Wie schon das Jahr zuvor, durfte 2014 Schlagerpopstar Helene Fischer durch den Abend führen. Nebenbei war sie in vier Kategorien nominiert, gewann drei Preise und trat auch noch zwei Mal als Act auf. Helene Fischer-Fans sind mit dem Kleenex benutzen (wegen Tränen, ihr Ferkel) gar nicht mehr nachgekommen, so oft war ihre Heldin im Bild. Der Rest las gelangweilt und ungerührt den Videotext und ging bei dem Auftritt von James Blunt kurz in die Küche, um verzweifelt in den Kühlschrank zu schreien.

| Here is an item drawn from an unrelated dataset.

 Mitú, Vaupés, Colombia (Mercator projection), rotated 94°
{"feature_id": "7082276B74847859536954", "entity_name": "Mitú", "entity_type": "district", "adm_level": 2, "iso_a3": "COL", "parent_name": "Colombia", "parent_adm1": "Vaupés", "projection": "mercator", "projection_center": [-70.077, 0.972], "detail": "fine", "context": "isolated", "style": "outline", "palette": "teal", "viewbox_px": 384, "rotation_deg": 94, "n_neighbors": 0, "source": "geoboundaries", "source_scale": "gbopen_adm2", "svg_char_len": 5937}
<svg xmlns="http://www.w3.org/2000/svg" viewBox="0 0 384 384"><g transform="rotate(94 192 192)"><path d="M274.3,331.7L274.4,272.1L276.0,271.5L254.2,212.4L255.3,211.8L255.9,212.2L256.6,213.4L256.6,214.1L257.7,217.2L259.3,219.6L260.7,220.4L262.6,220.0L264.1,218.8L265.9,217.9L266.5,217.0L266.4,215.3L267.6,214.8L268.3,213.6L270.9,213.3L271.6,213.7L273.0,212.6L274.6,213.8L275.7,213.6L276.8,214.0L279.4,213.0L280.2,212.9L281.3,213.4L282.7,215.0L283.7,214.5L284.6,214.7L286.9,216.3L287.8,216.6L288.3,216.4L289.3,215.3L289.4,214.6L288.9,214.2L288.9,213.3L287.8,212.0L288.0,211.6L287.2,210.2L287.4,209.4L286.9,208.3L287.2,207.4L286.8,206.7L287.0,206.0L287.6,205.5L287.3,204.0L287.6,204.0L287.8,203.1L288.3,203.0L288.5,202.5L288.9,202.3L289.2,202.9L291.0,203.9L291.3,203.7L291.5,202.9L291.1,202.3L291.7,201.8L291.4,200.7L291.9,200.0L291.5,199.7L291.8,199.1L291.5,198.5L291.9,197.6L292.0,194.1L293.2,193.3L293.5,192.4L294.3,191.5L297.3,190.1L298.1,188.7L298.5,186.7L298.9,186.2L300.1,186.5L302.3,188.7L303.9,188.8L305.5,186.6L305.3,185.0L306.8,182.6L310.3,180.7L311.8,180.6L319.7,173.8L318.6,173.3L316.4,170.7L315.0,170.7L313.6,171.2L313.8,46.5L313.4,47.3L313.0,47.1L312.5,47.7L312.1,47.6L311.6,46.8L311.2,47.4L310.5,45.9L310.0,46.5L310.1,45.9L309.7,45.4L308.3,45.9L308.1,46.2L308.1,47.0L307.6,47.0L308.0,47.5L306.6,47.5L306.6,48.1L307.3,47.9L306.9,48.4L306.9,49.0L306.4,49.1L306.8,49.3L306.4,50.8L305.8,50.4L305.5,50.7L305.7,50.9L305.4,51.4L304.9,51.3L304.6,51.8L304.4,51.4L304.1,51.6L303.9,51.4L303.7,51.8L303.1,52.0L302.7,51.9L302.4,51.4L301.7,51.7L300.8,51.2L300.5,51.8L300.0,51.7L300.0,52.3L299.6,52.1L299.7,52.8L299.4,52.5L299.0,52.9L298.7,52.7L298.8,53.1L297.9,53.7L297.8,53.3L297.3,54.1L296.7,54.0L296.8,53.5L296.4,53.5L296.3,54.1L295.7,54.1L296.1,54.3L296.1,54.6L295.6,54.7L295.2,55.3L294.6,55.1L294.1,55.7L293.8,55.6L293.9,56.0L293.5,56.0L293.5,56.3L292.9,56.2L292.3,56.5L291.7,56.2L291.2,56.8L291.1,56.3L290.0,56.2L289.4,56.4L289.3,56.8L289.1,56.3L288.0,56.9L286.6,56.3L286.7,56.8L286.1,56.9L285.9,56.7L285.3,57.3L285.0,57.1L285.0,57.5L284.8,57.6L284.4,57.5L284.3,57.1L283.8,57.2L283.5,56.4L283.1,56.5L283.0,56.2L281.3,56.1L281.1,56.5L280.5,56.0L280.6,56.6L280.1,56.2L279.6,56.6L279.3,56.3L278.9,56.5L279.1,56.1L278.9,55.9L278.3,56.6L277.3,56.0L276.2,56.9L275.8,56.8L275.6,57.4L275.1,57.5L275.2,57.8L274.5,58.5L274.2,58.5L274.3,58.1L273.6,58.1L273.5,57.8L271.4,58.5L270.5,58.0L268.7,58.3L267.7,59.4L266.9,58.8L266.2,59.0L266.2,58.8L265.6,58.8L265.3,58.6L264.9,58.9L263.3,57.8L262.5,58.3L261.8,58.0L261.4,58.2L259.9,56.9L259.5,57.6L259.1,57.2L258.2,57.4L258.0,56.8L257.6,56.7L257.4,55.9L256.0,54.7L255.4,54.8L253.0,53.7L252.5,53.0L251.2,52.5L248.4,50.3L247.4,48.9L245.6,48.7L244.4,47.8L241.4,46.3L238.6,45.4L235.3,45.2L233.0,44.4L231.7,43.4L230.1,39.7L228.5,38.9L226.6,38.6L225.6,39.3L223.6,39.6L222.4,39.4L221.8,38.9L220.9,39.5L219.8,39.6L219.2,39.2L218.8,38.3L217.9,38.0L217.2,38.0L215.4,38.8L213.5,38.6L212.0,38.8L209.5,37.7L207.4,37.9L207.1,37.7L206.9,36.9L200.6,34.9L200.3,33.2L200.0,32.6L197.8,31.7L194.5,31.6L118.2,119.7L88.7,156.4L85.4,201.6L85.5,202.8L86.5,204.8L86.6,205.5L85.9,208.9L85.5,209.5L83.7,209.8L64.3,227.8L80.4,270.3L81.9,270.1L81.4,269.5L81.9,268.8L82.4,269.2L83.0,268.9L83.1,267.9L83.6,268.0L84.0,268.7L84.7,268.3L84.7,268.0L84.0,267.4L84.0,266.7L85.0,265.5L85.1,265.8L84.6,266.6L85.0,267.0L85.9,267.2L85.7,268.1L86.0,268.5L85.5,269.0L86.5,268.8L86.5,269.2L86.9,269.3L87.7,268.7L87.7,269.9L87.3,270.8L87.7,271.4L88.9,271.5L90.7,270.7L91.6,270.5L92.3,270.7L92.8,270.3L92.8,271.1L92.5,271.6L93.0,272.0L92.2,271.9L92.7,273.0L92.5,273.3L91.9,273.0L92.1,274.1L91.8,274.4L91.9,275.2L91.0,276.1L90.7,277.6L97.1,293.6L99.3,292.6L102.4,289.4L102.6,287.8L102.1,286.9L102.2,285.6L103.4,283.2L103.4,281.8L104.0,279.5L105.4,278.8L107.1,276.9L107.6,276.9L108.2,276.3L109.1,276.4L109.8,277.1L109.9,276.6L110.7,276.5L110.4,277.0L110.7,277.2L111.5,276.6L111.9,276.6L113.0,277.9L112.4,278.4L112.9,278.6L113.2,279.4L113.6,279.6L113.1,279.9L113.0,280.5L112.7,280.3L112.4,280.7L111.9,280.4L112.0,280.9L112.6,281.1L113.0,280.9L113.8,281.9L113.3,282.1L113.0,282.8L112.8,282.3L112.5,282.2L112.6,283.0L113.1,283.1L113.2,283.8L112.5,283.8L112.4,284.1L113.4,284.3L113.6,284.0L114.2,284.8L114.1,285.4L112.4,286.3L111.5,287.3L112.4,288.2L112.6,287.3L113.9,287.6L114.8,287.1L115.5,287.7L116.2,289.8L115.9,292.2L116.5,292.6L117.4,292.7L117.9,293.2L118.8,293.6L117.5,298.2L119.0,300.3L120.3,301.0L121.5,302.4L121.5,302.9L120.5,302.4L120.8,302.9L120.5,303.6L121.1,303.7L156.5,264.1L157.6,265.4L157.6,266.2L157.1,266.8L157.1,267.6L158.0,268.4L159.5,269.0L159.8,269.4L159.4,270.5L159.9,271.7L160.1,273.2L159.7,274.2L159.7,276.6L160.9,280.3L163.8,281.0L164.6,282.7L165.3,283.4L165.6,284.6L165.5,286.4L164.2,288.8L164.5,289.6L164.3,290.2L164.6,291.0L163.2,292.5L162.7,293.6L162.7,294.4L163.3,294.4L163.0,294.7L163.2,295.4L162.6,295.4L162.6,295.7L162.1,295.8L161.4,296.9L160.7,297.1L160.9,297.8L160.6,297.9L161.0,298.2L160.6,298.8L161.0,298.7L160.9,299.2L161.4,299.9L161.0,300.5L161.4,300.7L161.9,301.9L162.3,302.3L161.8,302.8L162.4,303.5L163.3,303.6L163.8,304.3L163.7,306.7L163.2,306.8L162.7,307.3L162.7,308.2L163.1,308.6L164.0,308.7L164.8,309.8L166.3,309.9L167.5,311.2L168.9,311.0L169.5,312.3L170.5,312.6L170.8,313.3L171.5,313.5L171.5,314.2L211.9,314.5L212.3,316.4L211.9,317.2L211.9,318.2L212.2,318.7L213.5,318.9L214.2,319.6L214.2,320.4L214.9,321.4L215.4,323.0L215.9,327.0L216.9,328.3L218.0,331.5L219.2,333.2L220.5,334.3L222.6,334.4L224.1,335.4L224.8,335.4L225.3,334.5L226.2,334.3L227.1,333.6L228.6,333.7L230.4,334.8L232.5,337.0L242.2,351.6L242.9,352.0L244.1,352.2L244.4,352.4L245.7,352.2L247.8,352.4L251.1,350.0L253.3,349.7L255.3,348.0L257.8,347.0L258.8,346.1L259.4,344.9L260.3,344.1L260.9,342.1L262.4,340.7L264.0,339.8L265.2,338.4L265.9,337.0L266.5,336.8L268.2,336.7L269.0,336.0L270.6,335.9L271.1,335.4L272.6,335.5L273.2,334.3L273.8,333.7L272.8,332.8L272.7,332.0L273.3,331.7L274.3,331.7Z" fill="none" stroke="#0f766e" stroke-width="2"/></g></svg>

Andreas Gabaliers Auftritt als „Mountain Man" 2015

Andreas Gabalier, der Volksrock'n'Roller, der meint, dass Frauen nach der Entbindung gefälligst erstmal bei ihrem Kind und nicht ihrem Job bleiben sollen und dann auf Sexismus-Vorwürfe was von „genderverseuchter Zeit" schwafelte, hat 2015 beim Echo einen passenden Auftritt hingelegt. Die Performance seines Songs „Mountain Man" war unerträglich für jeden, dessen Rollenverständnis nicht aus dem 18. Jahrhundert stammt. Denn Gabalier inszenierte sich als männlichster Mann der Welt und ließ sich von zahllosen Frauen anschmachten, während er in einem Imperatorkostüm, bei dem selbst Kollegah verächtlich den Kopf schütteln würde, hoch über ihnen auf einem Berg stand.

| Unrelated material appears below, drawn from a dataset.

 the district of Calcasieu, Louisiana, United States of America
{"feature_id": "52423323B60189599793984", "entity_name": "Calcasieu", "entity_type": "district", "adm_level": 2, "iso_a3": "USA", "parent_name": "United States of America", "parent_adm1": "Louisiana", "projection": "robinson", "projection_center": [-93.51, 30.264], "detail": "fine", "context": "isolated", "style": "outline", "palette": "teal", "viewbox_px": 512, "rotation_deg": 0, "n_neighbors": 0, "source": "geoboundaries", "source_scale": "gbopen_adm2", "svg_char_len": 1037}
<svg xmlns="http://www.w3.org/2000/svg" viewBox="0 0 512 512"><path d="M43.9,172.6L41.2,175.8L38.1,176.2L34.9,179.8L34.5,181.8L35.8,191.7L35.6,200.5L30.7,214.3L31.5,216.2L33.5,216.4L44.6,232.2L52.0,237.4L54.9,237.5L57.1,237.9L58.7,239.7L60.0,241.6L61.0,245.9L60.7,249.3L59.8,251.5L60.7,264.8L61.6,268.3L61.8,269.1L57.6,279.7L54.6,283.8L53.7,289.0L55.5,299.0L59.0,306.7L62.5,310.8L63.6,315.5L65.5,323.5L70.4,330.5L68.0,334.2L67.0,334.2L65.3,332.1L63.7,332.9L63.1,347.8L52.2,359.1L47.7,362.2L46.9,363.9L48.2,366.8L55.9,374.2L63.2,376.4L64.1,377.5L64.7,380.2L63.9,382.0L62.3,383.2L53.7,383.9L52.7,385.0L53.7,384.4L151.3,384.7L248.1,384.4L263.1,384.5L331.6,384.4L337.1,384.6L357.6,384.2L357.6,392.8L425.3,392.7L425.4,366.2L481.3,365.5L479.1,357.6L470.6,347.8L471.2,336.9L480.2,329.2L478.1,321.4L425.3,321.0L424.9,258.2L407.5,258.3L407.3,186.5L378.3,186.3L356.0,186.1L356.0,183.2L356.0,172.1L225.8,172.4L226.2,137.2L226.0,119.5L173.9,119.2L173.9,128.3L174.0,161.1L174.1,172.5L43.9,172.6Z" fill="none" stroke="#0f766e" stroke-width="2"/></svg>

Die Frei.Wild-Siegerrrede 2016

2016 lag Südtirol endlich in Deutschland und Frei.Wild gewannen den Preis als bester Act „Rock national". Jegliche Wortwitze mit „national" wurden bereits die Jahre davor gemacht, viel trauriger war jedoch die Siegerrede der kompromisslosen Rocker, die vor Opfermentalität nur so triefte. Erst wurde ein kleiner Zettel auseinander gefaltet, dann abgelesen: „Dieser Preis soll als Symbol für Standhaftigkeit, Durchhaltevermögen und Widerstand gegen Engstirnigkeit und Ausgrenzung dienen." Eines der wenigen Highlights blieb in dem Jahr die 187 Strassenbande. 2016 halt.